ヘルマン カール ヘッセ 1877-1962年
カールとはなんとも可愛い軽妙な名前ではないだろうか。特別にヘッセのファンではないのだが、他に正当な作家が見つからず、ヘッセの作品を再読したのだ。
アンセルム教授は男としていい年になり、そろそろ結婚をしようと思うのだった。
教授のお気に入りの女性にイーリスという女がいた。可憐で美しい女だ。
何よりも「イーリス」という名前の響きが気に入ったのだった。
早速、彼女に結婚の申し込みをしたのだが、断られてしまう。
「あなたはなぜ私の名前に惹かれるのか知っていますか?それはあなたの遠い過去に遡ってその原因をさがしてください。それが出来たなら、あなたと結婚しましょう。」
そんな言葉を残して去っていった彼女。教授はその言いつけを守って、過去への旅に出る。
それは長い長い旅となった。そのために大学の職もやめてしまい浮浪者のようにあちこち彷徨い、
彼女のいったことを探し求めたのだった。なぜか無視できないあの言葉、彼の心の奥で、何か見知らぬものが彼に告げるのだった。アンセルム、こっちだよ、こっちだ。彼は宿も持たず、森で野宿したり、野イチゴを食べたりして、埃だらけになりながら歩くのだった。彼は幾度も幾度も彼女のいった事を探しては見つけられなかった。
彼の風貌はすっかり変わり果てていた。名誉、知識、幸福を求めてやみくもに励んでいたかつてのアンセルムではなくなっていた。彼は教授だった頃とは、別人のように見えた。何も得ることができず、いたずらに時間は経ち、
彼は長い旅に疲れ果て、元の家に帰った。
ところがある知人が来て、イーリスが死にそうだから早く会いに来てくれと言うのだった。
か細い腕を伸ばしてイーリスは、「困難な問いをだしたわたしですが、この旅は、実はあなたのためのもの。もう直ぐ分かるでしょう。あと一歩踏み出しさえすれば。これからわたしもあなたとおなじところへと向かうのですから」
「私はこれからどうなってしまうのでしょう。心細く、不安です。」
「これから進んでいくときのことを聞いてはいけません。」
そしてイーリスは死んでしまった。
ある日アイリスの咲くところに来た。そこを覗き込む彼はとうとうイーリスの言う意味がわかったのだった。不思議の扉が森の奥にあり、千年に一度だけ扉が開くと言うのだった。
アンセルムは森へと進み扉の前に立った。
そしてそのなかへとはいっていったのだった。
美しい黄金の柱が続くコリドーが現れる。そこを通って行くとイーリスの心臓へと辿り着くのだ。

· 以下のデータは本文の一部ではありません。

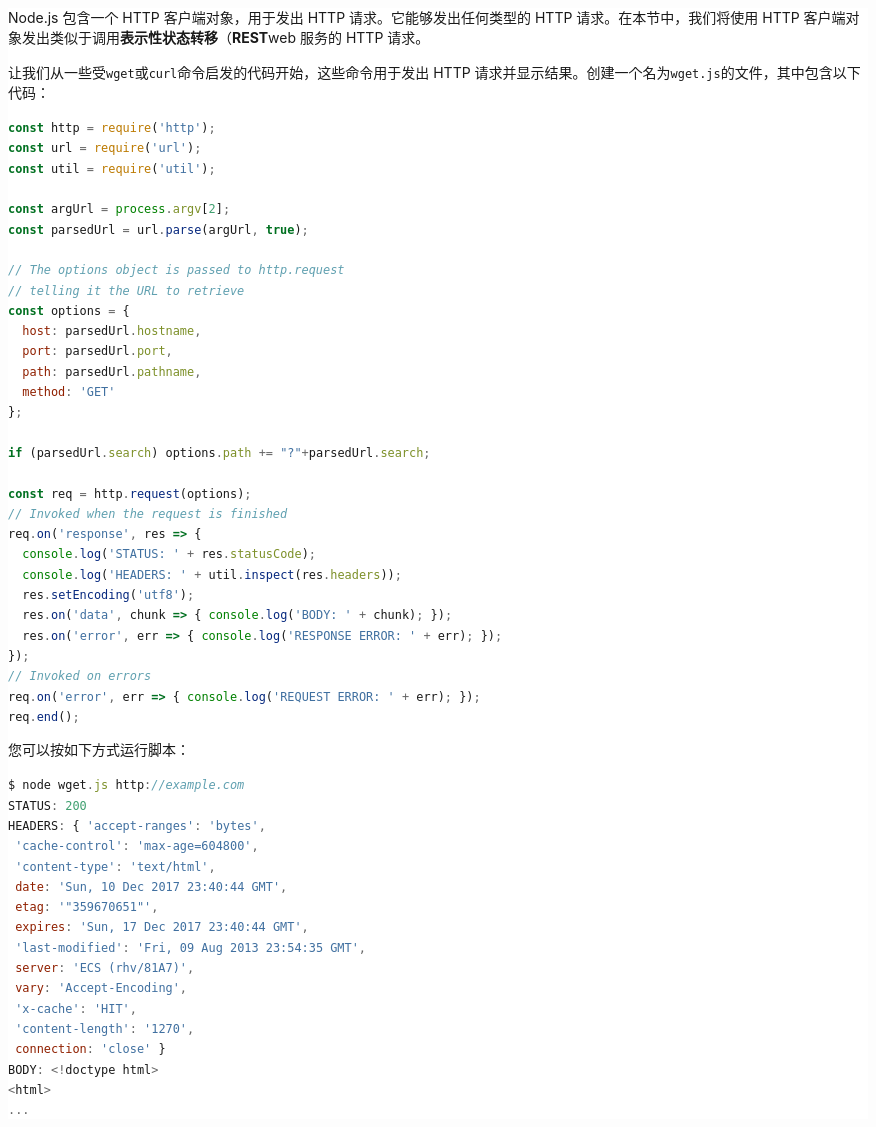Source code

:Node.js 包含一个 HTTP 客户端对象，用于发出 HTTP 请求。它能够发出任何类型的 HTTP 请求。在本节中，我们将使用 HTTP 客户端对象发出类似于调用**表示性状态转移**（**REST**web 服务的 HTTP 请求。

让我们从一些受`wget`或`curl`命令启发的代码开始，这些命令用于发出 HTTP 请求并显示结果。创建一个名为`wget.js`的文件，其中包含以下代码：

```js
const http = require('http');
const url = require('url');
const util = require('util');

const argUrl = process.argv[2];
const parsedUrl = url.parse(argUrl, true);

// The options object is passed to http.request
// telling it the URL to retrieve
const options = {
  host: parsedUrl.hostname,
  port: parsedUrl.port,
  path: parsedUrl.pathname,
  method: 'GET'
};

if (parsedUrl.search) options.path += "?"+parsedUrl.search;

const req = http.request(options);
// Invoked when the request is finished
req.on('response', res => {
  console.log('STATUS: ' + res.statusCode);
  console.log('HEADERS: ' + util.inspect(res.headers));
  res.setEncoding('utf8');
  res.on('data', chunk => { console.log('BODY: ' + chunk); });
  res.on('error', err => { console.log('RESPONSE ERROR: ' + err); });
});
// Invoked on errors
req.on('error', err => { console.log('REQUEST ERROR: ' + err); });
req.end();
```

您可以按如下方式运行脚本：

```js
$ node wget.js http://example.com
STATUS: 200
HEADERS: { 'accept-ranges': 'bytes',
 'cache-control': 'max-age=604800',
 'content-type': 'text/html',
 date: 'Sun, 10 Dec 2017 23:40:44 GMT',
 etag: '"359670651"',
 expires: 'Sun, 17 Dec 2017 23:40:44 GMT',
 'last-modified': 'Fri, 09 Aug 2013 23:54:35 GMT',
 server: 'ECS (rhv/81A7)',
 vary: 'Accept-Encoding',
 'x-cache': 'HIT',
 'content-length': '1270',
 connection: 'close' }
BODY: <!doctype html>
<html>
...
```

彼はかるい小鳥の声を聴きながら、花の中心へと進んでいく。いつのまにか
アンセルムの心は、幼い頃母の庭に咲く青や黄色のあやめの中に、静かに佇んでいた。
終り。
これは幻想的な童話であった。アンセルムは、現実の生業を捨てこの世をさまよった。
ここまでの厳しい修行のような生活を、なぜ選んだのか、と言うことがまず重要だ。
これは度々ヘッセが持ち出す荒い治療法である。すべてを捨てて、ことに向かうという姿勢である。
彼の父親はインドで宣教師をしていたという家系。二つの宗教を分け隔てなく渡ることができたのもそこに源がありそうだ。
ヘッセはブッダのように自己を成立させたかった。
彼は「シッダールタ」ではその厳しすぎる心の旅と修行を描いている。
そんなヘッセの切ない童話(メルヘン)である。